* **TASK ITEM**
Could you write out the lines below again with "Réunion" swapped for "Reunion" at each occurrence and nothing else altered? Leave the pictures out of your answer.

>>

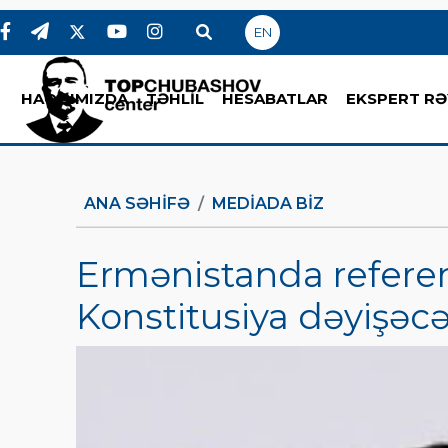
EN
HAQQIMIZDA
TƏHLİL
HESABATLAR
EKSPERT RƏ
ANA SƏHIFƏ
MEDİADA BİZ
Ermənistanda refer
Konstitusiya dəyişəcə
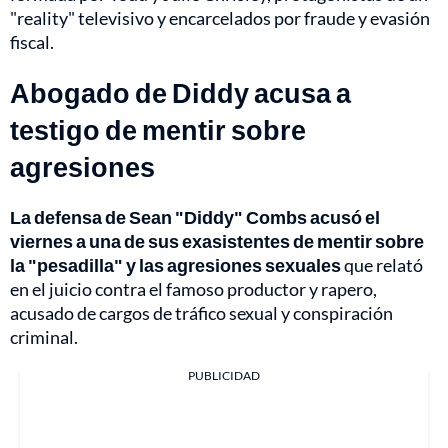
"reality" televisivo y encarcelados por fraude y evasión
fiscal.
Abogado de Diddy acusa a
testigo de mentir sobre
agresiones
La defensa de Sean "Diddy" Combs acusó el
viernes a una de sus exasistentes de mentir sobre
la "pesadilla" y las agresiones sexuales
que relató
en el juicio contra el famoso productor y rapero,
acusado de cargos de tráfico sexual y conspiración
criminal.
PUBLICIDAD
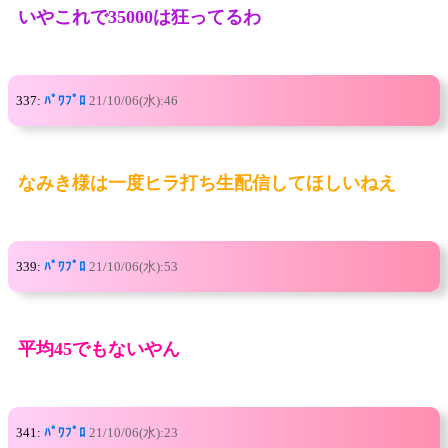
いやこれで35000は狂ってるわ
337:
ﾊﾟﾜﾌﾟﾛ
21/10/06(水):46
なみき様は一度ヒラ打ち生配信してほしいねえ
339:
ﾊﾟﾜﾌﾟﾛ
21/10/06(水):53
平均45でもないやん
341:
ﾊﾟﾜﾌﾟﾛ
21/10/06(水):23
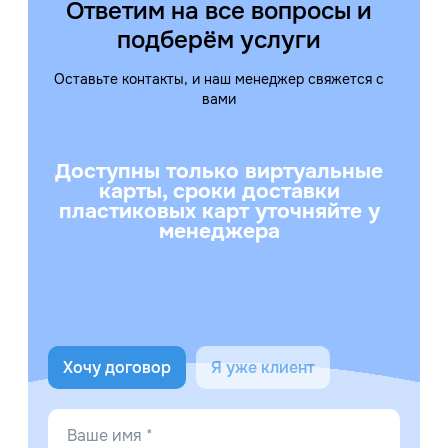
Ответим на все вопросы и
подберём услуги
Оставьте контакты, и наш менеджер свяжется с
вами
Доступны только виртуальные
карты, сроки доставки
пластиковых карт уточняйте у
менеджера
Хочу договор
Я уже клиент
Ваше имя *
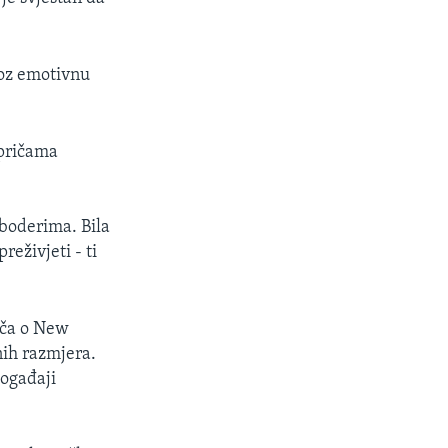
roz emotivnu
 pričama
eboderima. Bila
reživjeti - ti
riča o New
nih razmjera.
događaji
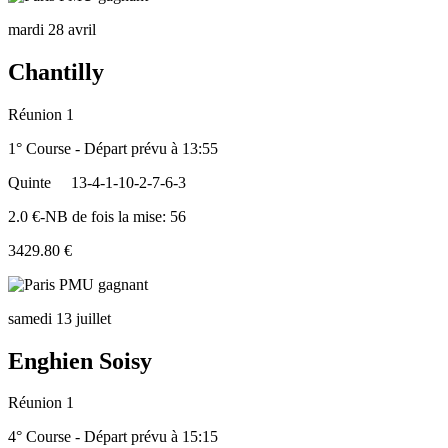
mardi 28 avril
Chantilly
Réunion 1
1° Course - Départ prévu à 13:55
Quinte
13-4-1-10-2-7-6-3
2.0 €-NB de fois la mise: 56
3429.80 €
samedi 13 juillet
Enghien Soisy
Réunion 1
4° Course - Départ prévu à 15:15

<<

* **SOLUTION TO THIS EXERCISE**
EN
HAQQIMIZDA
TƏHLİL
HESABATLAR
EKSPERT RƏ
ANA SƏHIFƏ
MEDİADA BİZ
Ermənistanda refer
Konstitusiya dəyişəcə
"reality" televisivo y encarcelados por fraude y evasión
fiscal.
Abogado de Diddy acusa a
testigo de mentir sobre
agresiones
La defensa de Sean "Diddy" Combs acusó el
viernes a una de sus exasistentes de mentir sobre
la "pesadilla" y las agresiones sexuales
que relató
en el juicio contra el famoso productor y rapero,
acusado de cargos de tráfico sexual y conspiración
criminal.
PUBLICIDAD
いやこれで35000は狂ってるわ
337:
ﾊﾟﾜﾌﾟﾛ
21/10/06(水):46
なみき様は一度ヒラ打ち生配信してほしいねえ
339:
ﾊﾟﾜﾌﾟﾛ
21/10/06(水):53
平均45でもないやん
341:
ﾊﾟﾜﾌﾟﾛ
21/10/06(水):23
Ответим на все вопросы и
подберём услуги
Оставьте контакты, и наш менеджер свяжется с
вами
Доступны только виртуальные
карты, сроки доставки
пластиковых карт уточняйте у
менеджера
Хочу договор
Я уже клиент
Ваше имя *
roz emotivnu
 pričama
eboderima. Bila
reživjeti - ti
riča o New
nih razmjera.
događaji
mardi 28 avril
Chantilly
Reunion 1
1° Course - Départ prévu à 13:55
Quinte
13-4-1-10-2-7-6-3
2.0 €-NB de fois la mise: 56
3429.80 €
samedi 13 juillet
Enghien Soisy
Reunion 1
4° Course - Départ prévu à 15:15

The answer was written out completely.